Öte yandan Hindistan’ın, Avrasya’nın kalbine erişimle ilgilendiğini de kaydeden Bansal, Pakistan’ın, Hindistan’ın Orta Asya’ya girmesine müsaade vermediğini ileri sürdü.
Bansal, ülkesinin Orta Asya devletleriyle çok güçlü kültürel ve tarihi bağları olduğuna dikkati çekerek “Başka kapılar aramalıyız. Kuzey-Güney Koridoru ve İran’daki Çabahar Limanı aradığımız öbür ihtimallerdir. Bizi Orta Asya’ya yahut Kafkasya’ya götüren rastgele bir ticaret koridoru her vakit dilek edilen bir şeydir.” sözlerini kulandı.
DURUM KIRILGAN LAKİN TANSİYONU DÜŞÜRMEYE ÇALIŞIYORUZ
Hindistan-Çin hudut meselesine da değinen Bansal, bu hususta “büyük bir anlaşmazlık” olduğunu lakin buna karşın yıllardır barışın korunduğunu lisana getirdi.

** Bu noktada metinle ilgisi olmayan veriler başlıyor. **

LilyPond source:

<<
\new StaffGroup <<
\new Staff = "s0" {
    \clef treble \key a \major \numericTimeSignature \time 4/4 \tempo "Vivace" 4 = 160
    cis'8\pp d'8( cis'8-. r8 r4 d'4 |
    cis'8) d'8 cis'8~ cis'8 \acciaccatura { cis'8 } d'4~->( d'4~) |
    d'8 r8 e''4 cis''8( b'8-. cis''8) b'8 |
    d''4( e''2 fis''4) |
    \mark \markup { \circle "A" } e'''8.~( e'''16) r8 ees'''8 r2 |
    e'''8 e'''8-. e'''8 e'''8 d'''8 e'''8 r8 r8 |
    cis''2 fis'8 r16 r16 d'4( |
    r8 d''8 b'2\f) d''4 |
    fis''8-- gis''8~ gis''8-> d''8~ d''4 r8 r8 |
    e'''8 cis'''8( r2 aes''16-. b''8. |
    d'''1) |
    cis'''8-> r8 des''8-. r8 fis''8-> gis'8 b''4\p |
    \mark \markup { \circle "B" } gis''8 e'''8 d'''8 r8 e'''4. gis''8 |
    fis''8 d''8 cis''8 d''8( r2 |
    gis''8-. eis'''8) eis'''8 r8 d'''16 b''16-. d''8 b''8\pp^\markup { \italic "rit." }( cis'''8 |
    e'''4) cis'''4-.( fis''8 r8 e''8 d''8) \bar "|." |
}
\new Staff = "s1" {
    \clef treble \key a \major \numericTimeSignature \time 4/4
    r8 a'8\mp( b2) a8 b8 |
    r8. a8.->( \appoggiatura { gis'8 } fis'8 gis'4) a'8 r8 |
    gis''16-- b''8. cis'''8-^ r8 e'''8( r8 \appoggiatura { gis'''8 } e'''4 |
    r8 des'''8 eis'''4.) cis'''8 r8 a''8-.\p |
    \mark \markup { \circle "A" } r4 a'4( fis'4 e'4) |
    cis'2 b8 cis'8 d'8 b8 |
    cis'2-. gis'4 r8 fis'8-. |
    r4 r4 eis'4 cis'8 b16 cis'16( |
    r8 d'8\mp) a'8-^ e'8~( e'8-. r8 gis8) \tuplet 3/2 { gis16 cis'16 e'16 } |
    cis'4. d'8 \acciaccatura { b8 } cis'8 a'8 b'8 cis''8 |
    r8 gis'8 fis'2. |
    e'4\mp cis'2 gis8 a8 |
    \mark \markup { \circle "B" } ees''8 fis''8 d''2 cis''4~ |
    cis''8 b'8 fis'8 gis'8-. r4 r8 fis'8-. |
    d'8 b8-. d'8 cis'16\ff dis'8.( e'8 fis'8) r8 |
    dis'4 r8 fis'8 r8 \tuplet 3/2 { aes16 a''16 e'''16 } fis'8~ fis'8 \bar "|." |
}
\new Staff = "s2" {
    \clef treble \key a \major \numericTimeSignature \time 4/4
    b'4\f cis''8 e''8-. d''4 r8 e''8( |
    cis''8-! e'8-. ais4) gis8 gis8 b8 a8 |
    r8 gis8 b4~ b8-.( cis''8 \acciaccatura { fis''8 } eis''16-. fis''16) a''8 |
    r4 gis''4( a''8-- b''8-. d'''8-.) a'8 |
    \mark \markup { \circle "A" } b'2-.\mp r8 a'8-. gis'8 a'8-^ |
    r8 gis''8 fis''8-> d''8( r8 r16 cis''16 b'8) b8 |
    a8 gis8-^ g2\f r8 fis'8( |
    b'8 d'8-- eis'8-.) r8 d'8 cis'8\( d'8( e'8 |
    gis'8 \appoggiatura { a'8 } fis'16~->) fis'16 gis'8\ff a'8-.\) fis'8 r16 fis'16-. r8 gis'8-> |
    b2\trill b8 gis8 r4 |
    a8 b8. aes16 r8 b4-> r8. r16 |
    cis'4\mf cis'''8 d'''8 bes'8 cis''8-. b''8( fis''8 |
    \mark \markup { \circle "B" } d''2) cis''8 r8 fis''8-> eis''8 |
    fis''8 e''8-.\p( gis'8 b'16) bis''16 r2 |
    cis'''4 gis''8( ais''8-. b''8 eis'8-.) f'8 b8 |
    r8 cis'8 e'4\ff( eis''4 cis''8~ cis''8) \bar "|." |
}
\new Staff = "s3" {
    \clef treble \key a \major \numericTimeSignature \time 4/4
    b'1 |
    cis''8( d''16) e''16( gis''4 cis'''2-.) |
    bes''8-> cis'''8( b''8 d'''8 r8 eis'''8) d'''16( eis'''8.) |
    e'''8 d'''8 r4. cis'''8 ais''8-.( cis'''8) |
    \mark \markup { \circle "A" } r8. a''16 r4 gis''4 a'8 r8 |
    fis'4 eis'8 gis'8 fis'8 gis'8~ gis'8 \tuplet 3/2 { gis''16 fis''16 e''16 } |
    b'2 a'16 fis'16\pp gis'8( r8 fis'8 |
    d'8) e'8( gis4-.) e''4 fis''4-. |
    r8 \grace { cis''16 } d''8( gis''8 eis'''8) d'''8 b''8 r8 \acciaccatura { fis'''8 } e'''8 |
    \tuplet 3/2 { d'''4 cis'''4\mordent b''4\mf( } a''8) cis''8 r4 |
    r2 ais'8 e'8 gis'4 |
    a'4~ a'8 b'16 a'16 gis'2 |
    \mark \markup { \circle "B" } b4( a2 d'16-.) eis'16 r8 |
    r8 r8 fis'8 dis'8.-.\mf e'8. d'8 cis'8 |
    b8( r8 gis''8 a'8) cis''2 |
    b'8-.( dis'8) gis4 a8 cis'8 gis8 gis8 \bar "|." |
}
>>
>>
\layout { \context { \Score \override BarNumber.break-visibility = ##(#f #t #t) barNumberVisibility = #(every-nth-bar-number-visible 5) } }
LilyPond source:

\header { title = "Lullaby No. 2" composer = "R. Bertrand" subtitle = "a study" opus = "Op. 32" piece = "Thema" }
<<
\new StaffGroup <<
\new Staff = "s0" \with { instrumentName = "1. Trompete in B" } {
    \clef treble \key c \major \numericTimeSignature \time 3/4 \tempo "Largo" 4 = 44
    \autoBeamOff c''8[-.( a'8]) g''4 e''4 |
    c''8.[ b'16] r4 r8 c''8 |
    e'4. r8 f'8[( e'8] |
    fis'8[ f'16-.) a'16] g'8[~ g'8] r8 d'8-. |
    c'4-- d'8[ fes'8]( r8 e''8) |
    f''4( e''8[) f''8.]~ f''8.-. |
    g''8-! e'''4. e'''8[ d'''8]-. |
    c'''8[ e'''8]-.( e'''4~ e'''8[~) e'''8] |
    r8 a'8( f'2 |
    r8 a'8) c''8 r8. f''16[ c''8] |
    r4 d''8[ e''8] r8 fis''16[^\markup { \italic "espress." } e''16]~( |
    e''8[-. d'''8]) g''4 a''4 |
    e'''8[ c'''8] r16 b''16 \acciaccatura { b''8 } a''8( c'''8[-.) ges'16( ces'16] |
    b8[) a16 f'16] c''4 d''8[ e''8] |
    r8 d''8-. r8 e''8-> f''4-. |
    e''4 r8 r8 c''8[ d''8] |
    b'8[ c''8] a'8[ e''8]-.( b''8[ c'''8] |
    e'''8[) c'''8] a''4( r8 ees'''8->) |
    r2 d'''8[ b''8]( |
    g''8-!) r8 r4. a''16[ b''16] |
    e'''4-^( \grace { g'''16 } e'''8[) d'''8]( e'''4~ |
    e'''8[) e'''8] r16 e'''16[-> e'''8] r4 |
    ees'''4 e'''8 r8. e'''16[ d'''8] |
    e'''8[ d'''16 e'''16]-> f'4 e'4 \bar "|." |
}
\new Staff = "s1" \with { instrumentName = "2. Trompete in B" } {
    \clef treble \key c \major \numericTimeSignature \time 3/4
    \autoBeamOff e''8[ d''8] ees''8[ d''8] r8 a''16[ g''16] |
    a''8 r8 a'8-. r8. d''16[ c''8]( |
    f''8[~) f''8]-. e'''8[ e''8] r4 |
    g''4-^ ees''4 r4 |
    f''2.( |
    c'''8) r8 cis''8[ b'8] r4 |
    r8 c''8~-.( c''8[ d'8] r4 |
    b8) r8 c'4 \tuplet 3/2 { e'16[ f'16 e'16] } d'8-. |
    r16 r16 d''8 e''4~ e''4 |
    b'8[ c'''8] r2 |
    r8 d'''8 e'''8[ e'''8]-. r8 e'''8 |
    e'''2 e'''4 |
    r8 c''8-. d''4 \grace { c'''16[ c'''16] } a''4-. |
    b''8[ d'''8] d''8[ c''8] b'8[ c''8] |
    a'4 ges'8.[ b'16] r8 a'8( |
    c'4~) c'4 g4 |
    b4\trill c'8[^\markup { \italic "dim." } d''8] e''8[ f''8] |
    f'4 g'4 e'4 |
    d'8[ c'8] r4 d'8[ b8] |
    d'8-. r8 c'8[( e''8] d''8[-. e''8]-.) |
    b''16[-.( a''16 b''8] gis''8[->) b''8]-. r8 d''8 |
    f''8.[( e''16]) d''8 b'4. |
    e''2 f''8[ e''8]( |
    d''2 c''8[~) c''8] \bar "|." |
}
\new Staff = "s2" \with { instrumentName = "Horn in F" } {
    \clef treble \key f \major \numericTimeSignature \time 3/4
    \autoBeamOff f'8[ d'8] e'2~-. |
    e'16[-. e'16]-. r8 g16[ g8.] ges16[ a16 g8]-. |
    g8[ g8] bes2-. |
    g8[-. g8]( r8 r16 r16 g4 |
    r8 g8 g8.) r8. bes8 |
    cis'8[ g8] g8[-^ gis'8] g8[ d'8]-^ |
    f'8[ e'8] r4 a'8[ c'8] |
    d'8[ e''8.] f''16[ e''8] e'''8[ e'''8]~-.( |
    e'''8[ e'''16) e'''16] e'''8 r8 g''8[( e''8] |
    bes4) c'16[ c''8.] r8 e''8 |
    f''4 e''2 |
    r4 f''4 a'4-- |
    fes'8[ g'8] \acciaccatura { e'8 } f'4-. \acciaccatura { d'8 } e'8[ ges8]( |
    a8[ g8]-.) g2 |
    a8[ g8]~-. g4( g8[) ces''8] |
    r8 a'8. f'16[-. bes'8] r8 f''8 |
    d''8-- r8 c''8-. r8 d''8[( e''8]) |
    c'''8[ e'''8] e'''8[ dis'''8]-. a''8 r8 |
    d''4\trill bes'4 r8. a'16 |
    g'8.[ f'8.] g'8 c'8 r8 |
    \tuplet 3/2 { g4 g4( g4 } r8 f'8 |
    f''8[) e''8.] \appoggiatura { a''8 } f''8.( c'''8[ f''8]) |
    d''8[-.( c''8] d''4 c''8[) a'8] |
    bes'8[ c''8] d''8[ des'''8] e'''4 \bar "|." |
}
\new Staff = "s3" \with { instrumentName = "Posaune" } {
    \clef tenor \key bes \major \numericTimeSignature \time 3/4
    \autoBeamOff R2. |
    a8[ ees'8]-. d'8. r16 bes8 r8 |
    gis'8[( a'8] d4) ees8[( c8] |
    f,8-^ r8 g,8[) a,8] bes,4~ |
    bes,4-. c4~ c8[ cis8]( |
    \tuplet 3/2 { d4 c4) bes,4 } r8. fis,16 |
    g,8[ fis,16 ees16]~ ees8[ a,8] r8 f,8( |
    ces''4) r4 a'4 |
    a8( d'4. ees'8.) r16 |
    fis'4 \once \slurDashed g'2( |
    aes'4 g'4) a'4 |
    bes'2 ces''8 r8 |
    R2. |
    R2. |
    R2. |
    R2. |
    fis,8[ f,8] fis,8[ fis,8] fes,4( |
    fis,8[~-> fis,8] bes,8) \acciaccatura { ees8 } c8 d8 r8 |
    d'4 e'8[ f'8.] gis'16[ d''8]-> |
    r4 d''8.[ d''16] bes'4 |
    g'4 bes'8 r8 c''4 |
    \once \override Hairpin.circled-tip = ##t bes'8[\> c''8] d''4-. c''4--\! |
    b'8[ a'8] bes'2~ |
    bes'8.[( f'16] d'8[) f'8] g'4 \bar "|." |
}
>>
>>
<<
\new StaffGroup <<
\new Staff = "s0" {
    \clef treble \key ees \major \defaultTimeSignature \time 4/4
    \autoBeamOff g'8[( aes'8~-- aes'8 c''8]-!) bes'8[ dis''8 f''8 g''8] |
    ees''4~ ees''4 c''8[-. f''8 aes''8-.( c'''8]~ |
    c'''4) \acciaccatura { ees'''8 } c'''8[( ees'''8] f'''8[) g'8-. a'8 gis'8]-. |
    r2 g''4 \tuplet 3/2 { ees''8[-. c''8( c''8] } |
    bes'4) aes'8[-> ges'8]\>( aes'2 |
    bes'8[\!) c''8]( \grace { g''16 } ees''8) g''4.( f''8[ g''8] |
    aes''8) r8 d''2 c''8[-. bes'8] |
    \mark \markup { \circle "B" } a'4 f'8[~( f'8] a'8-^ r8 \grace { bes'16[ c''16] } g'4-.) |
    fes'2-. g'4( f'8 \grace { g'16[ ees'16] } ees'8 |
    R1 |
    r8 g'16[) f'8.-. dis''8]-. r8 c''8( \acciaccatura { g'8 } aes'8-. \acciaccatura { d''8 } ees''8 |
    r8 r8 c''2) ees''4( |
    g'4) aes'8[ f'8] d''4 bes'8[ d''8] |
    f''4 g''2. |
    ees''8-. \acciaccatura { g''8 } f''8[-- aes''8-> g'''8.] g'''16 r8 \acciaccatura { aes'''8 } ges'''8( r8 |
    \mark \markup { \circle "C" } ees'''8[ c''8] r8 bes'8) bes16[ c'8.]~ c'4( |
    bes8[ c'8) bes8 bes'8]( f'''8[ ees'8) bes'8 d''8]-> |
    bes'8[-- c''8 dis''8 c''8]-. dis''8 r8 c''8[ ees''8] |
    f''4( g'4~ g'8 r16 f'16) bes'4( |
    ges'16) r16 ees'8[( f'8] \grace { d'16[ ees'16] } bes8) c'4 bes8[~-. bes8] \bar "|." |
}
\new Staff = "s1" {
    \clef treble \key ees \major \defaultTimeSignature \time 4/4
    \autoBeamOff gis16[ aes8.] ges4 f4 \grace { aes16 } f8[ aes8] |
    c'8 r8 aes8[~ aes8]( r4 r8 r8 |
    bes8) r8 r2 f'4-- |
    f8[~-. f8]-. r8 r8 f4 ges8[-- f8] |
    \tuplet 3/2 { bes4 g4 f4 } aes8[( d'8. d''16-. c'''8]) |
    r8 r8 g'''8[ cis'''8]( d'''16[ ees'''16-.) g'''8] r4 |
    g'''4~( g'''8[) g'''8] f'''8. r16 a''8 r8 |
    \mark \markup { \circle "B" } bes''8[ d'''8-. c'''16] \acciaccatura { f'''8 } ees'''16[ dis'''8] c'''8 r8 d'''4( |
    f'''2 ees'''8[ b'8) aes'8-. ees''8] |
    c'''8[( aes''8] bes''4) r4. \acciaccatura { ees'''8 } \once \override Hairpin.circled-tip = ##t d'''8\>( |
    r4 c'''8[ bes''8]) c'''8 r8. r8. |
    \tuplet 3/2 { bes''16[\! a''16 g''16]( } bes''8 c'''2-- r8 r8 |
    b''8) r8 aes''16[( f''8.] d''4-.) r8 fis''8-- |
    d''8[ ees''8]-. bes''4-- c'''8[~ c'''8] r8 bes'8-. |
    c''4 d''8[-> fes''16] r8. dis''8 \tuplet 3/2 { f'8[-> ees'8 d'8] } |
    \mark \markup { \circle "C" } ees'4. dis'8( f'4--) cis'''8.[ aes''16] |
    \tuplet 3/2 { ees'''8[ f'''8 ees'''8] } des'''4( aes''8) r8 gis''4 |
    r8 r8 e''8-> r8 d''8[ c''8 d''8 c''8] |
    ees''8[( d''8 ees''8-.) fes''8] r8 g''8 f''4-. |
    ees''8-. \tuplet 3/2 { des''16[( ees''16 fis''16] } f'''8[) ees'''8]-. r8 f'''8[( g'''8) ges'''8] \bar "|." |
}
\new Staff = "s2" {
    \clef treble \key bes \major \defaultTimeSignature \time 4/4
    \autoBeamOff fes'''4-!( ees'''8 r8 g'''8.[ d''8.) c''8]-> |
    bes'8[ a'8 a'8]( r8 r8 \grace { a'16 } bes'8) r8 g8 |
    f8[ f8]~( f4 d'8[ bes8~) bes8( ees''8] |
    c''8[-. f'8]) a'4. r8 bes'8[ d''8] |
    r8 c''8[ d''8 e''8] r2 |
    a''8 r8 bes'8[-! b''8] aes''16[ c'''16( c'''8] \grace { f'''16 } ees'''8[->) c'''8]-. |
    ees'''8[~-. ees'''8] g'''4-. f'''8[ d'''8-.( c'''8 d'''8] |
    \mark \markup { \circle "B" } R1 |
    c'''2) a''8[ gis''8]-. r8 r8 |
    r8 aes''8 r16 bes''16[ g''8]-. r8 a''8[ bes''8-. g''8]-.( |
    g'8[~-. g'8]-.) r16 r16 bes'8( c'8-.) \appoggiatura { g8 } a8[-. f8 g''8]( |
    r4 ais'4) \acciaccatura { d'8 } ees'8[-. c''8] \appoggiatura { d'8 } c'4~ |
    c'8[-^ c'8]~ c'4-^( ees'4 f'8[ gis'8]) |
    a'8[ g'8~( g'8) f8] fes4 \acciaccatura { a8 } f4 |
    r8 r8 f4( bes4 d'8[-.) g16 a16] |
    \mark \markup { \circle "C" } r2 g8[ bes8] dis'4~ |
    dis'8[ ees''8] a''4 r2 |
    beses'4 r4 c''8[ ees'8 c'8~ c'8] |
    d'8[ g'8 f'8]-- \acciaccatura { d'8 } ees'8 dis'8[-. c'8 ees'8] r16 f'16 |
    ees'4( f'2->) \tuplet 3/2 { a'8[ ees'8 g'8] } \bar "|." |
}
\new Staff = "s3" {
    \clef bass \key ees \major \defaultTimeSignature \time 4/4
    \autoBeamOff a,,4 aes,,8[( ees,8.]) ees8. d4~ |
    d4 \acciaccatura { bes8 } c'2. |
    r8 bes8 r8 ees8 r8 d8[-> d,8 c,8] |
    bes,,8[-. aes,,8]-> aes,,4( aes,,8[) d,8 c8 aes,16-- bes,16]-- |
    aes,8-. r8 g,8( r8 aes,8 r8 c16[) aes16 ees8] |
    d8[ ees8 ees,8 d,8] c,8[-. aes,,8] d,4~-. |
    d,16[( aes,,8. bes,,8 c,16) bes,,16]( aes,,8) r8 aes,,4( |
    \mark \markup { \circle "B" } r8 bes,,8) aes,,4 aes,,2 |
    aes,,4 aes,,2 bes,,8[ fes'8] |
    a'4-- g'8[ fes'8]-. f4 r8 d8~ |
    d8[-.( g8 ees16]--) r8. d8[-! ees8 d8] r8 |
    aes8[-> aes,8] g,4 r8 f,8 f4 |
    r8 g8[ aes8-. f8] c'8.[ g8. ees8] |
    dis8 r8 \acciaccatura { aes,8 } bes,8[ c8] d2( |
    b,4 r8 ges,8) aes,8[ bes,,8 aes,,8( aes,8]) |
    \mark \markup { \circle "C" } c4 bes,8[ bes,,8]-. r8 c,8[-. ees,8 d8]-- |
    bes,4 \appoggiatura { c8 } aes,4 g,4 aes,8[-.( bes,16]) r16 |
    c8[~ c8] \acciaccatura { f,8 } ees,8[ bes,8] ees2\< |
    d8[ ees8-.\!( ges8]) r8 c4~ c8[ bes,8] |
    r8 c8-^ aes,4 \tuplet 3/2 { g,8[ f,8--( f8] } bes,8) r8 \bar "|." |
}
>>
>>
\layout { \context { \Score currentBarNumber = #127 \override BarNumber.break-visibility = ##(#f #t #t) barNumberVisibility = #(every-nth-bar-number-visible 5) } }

Bansal, “gerçek denetim çizgisini harita üzerinde tanımlamanın ve onu yerden ayırmanın vaktinin geldiğini” belirterek bunun hudut boyunca barış ve huzurun devam etmesini sağlayacağını kaydetti.
Bansal, “Durum kırılgan lakin tansiyonu düşürmeye çalışıyoruz. 1960’lardan yakın vakte kadar, neredeyse 50 yıl boyunca farklılıklara karşın hudut boyunca barış karar sürdü. Artık bile, Çin teklifleri kabul ederse, sonlardaki tansiyonu azaltabileceğimizi düşünüyorum.” değerlendirmesinde bulundu.
Hindistan’ın, Birleşmiş Milletler (BM) ıslahatlarını destekleyip desteklemediğinin sorulması üzerine Bansal, kelam konusu ıslahatları desteklediklerini vurguladı.
Bansal, öte yandan Hindistan’ın BM Güvenlik Kurulundan “uzak tutulamayacağını” kelamlarına ekledi.